Among the lines of the records below, copy those that hold the word "right".

(Source data)
------------------------------------------------------------------------
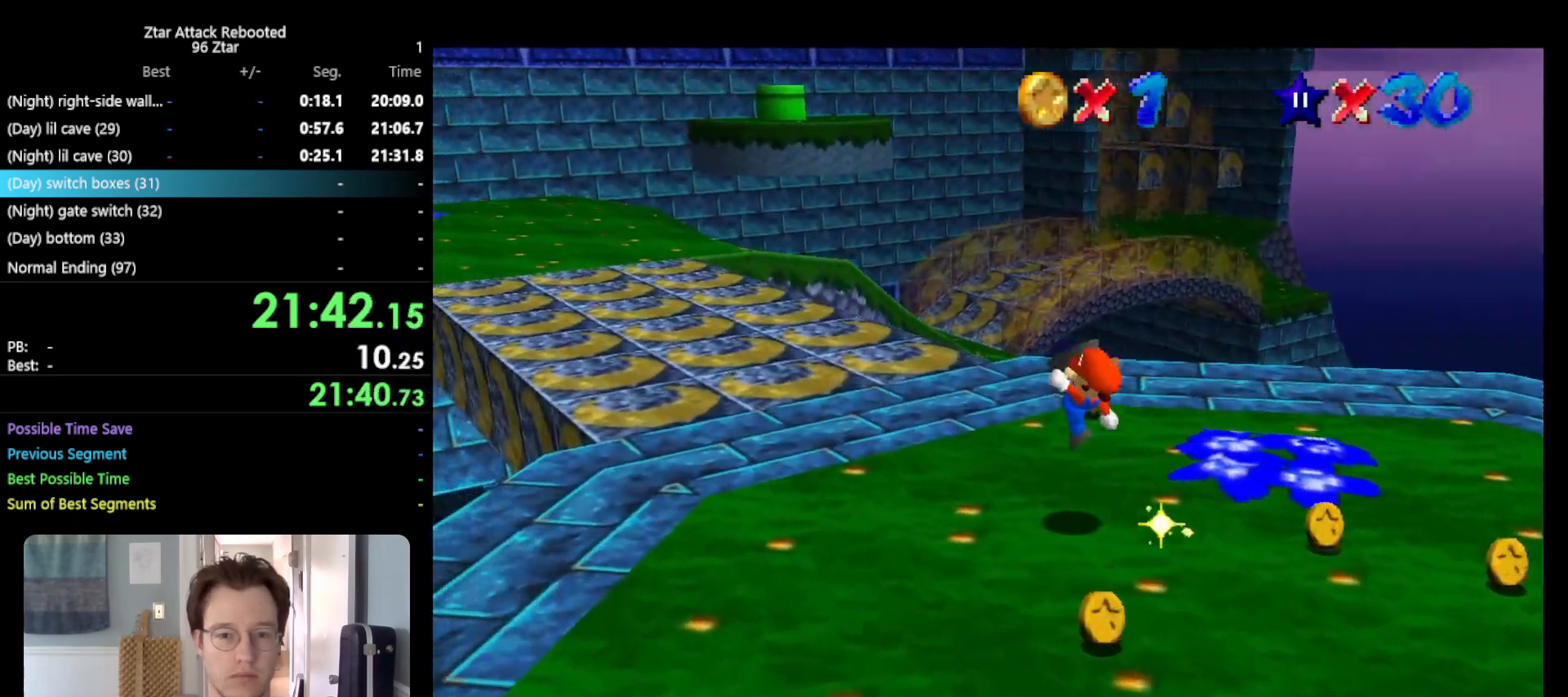
{"buttons": ["A", "B"], "left_stick": "up-left", "events": [[17, "B", "up"], [483, "B", "down"]]}
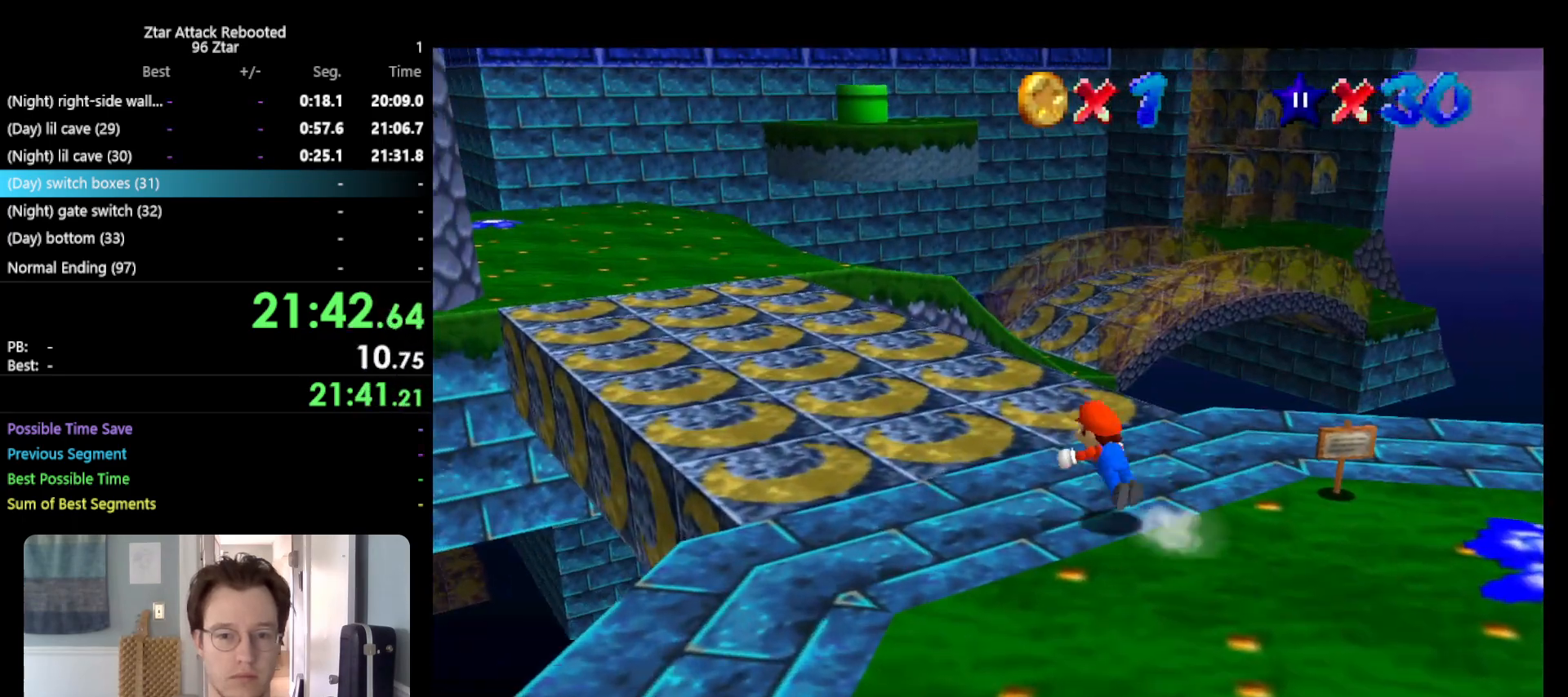
{"buttons": ["A"], "left_stick": "right", "events": [[100, "B", "up"], [167, "A", "up"], [383, "A", "down"], [400, "B", "down"], [450, "left_stick", "right"], [500, "B", "up"]]}
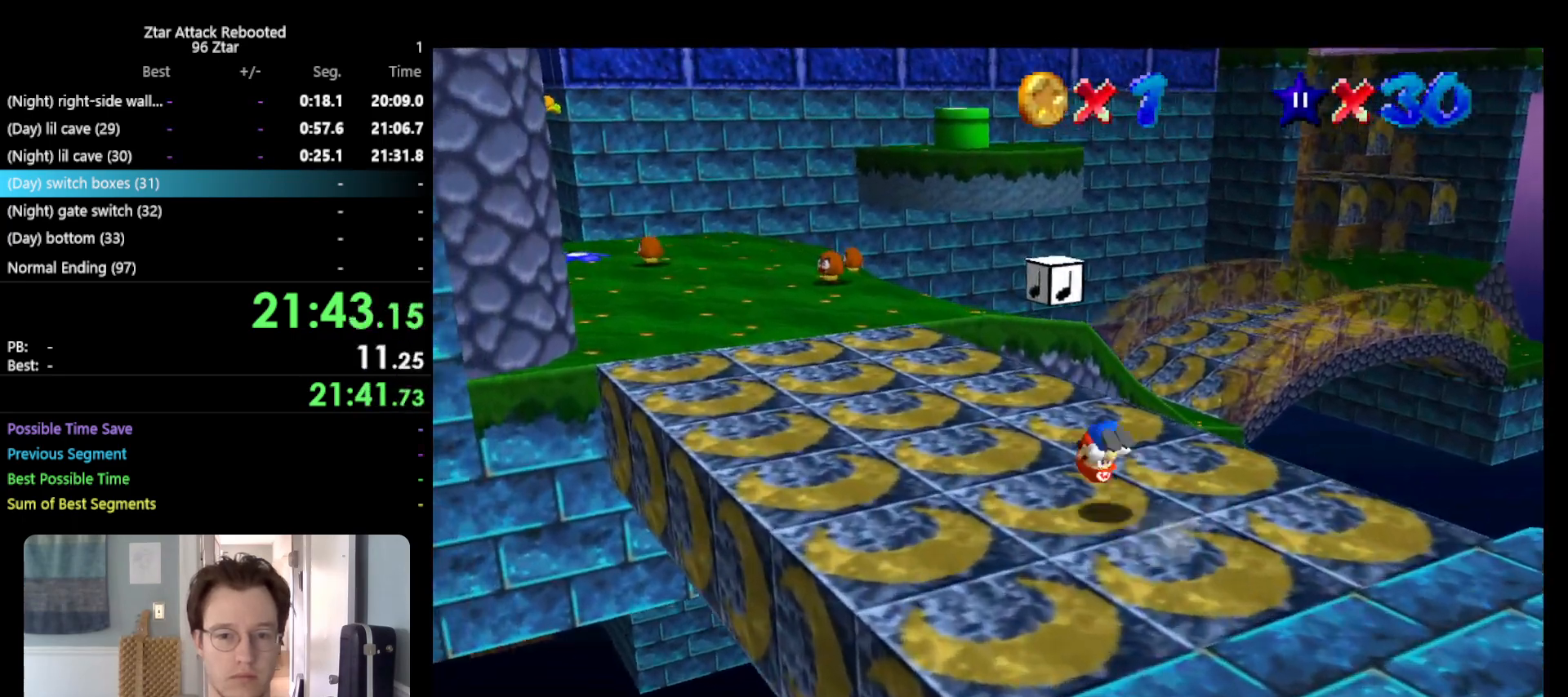
{"buttons": [], "left_stick": "up", "events": [[33, "A", "up"], [133, "left_stick", "up"]]}
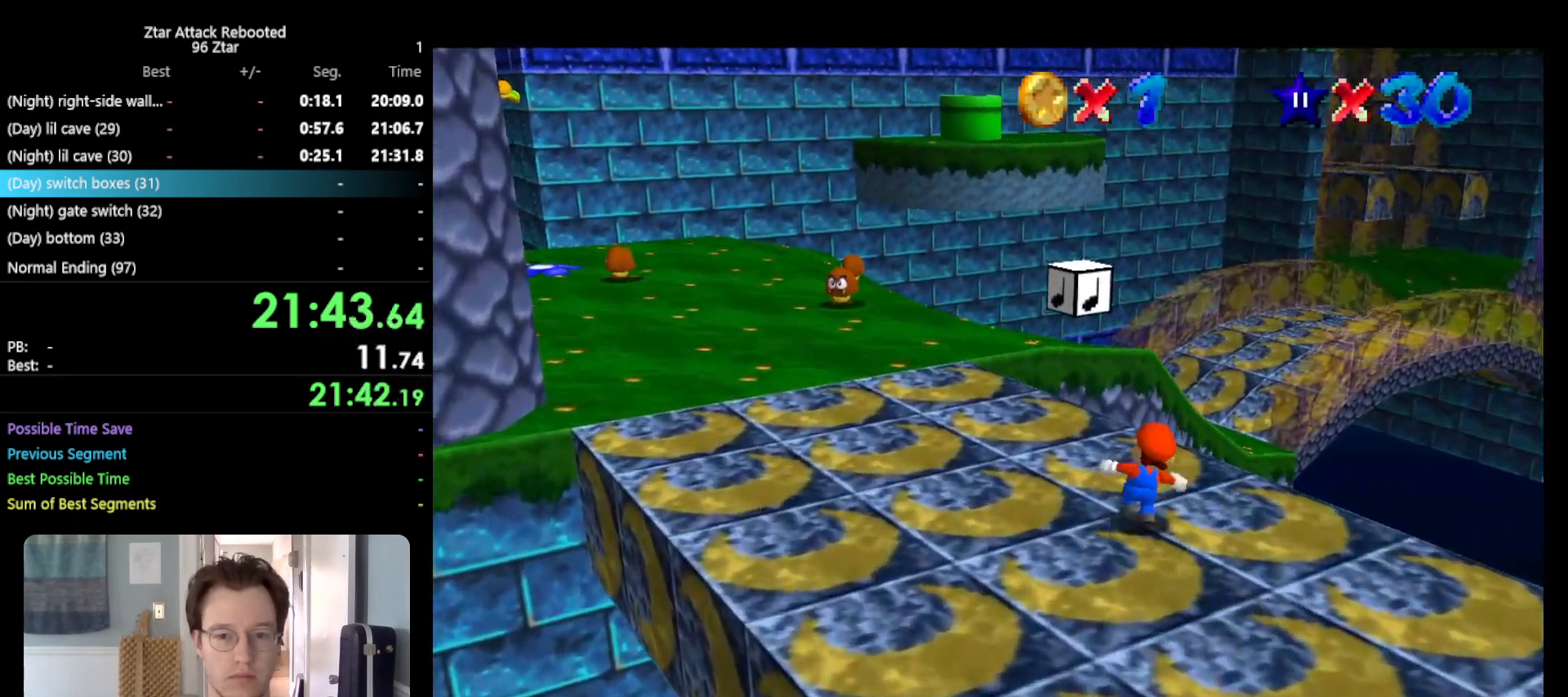
{"buttons": ["Z"], "left_stick": "down", "events": [[67, "Z", "down"], [117, "A", "down"], [183, "A", "up"], [317, "left_stick", "down"]]}
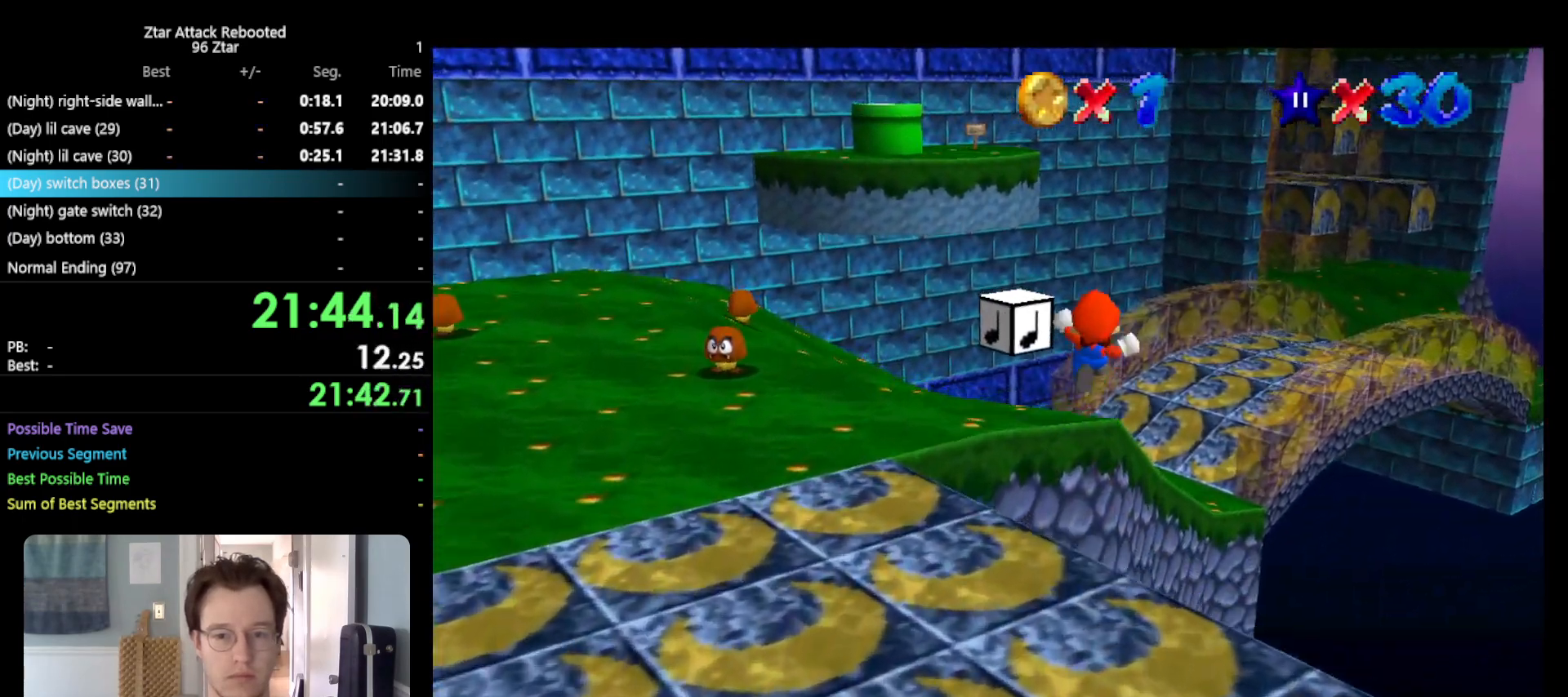
{"buttons": [], "left_stick": "up-left", "events": [[33, "left_stick", "down-right"], [133, "Z", "up"], [267, "left_stick", "up"], [333, "left_stick", "up-left"]]}
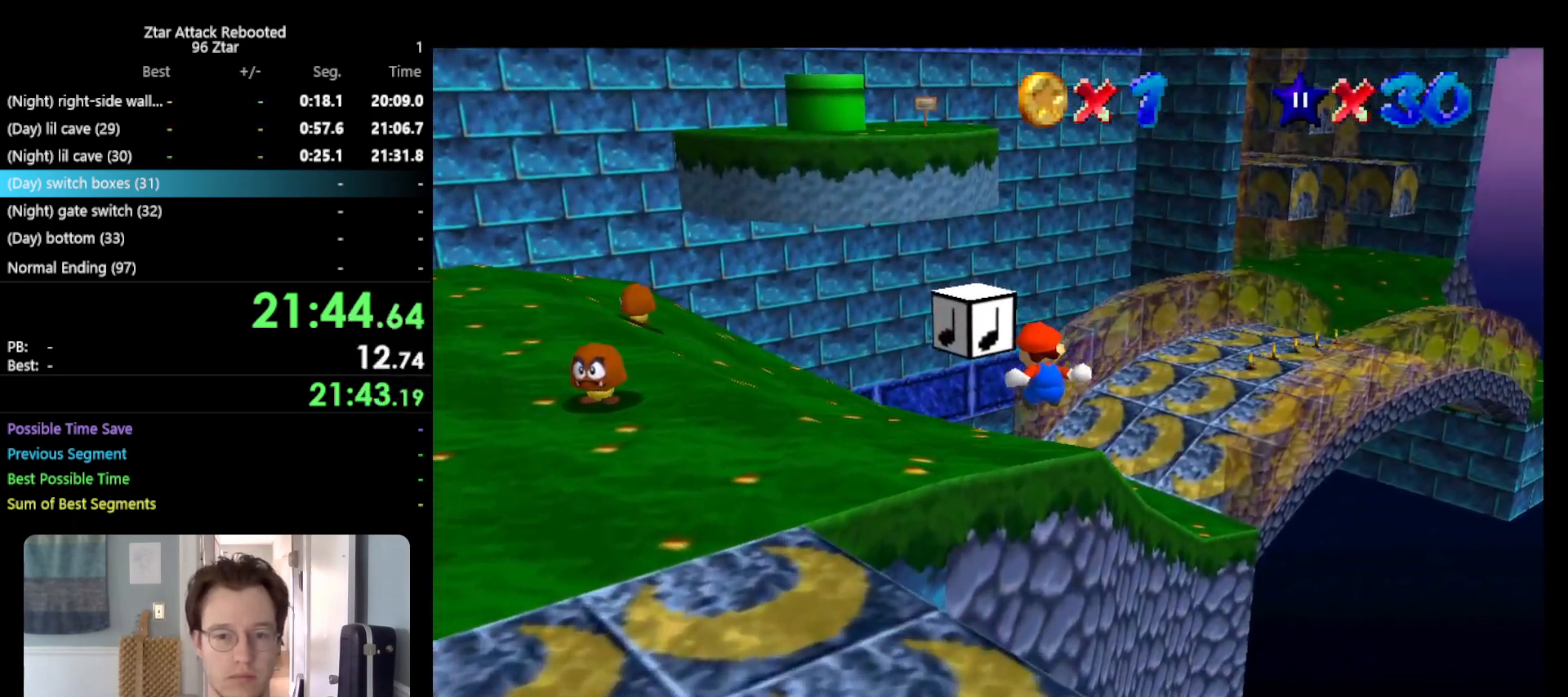
{"buttons": ["Z"], "left_stick": "up-right", "events": [[300, "A", "down"], [350, "Z", "down"], [433, "A", "up"], [433, "left_stick", "up-right"]]}
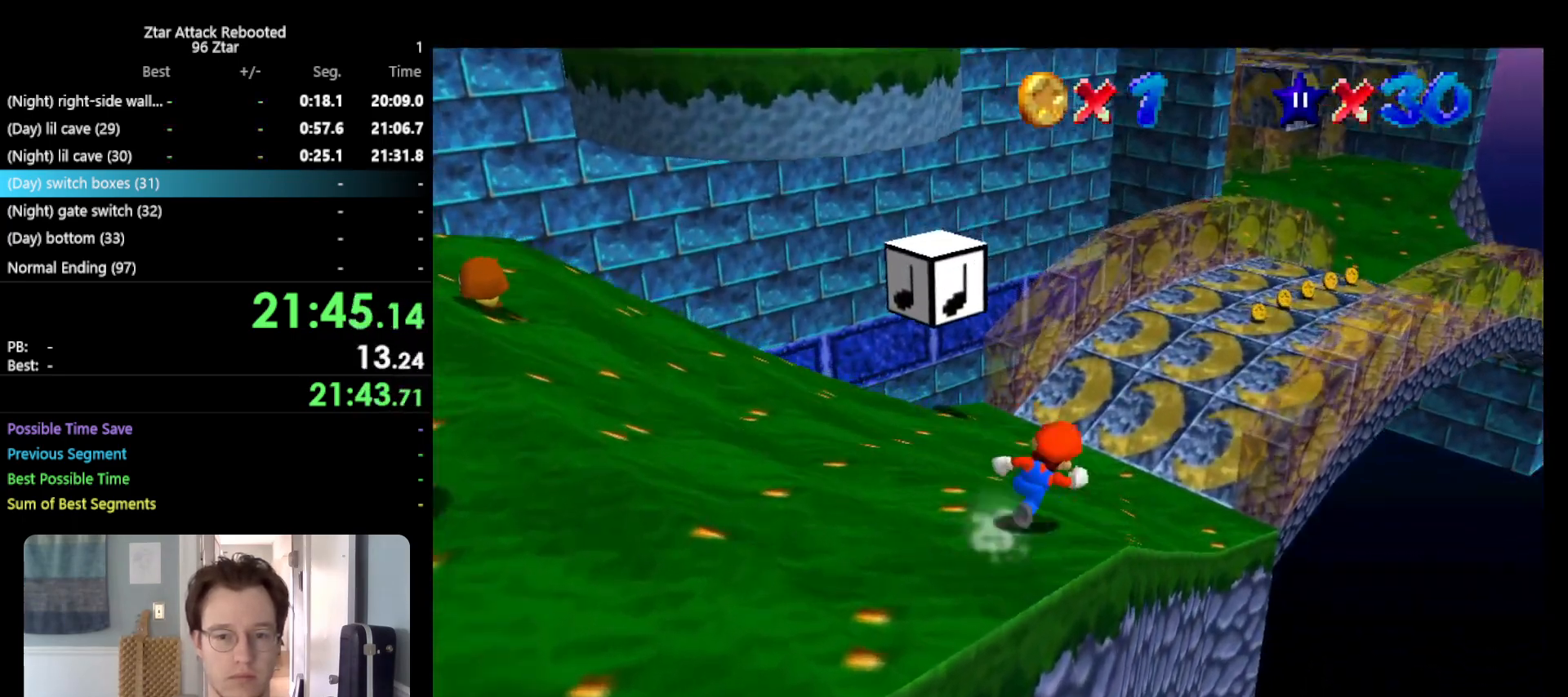
{"buttons": ["Z"], "left_stick": "up", "events": [[183, "left_stick", "up-left"], [250, "Z", "up"], [433, "Z", "down"], [467, "left_stick", "up"]]}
------------------------------------------------------------------------
● **Answer for this exercise**
{"buttons": ["A"], "left_stick": "right", "events": [[100, "B", "up"], [167, "A", "up"], [383, "A", "down"], [400, "B", "down"], [450, "left_stick", "right"], [500, "B", "up"]]}
{"buttons": [], "left_stick": "up-left", "events": [[33, "left_stick", "down-right"], [133, "Z", "up"], [267, "left_stick", "up"], [333, "left_stick", "up-left"]]}
{"buttons": ["Z"], "left_stick": "up-right", "events": [[300, "A", "down"], [350, "Z", "down"], [433, "A", "up"], [433, "left_stick", "up-right"]]}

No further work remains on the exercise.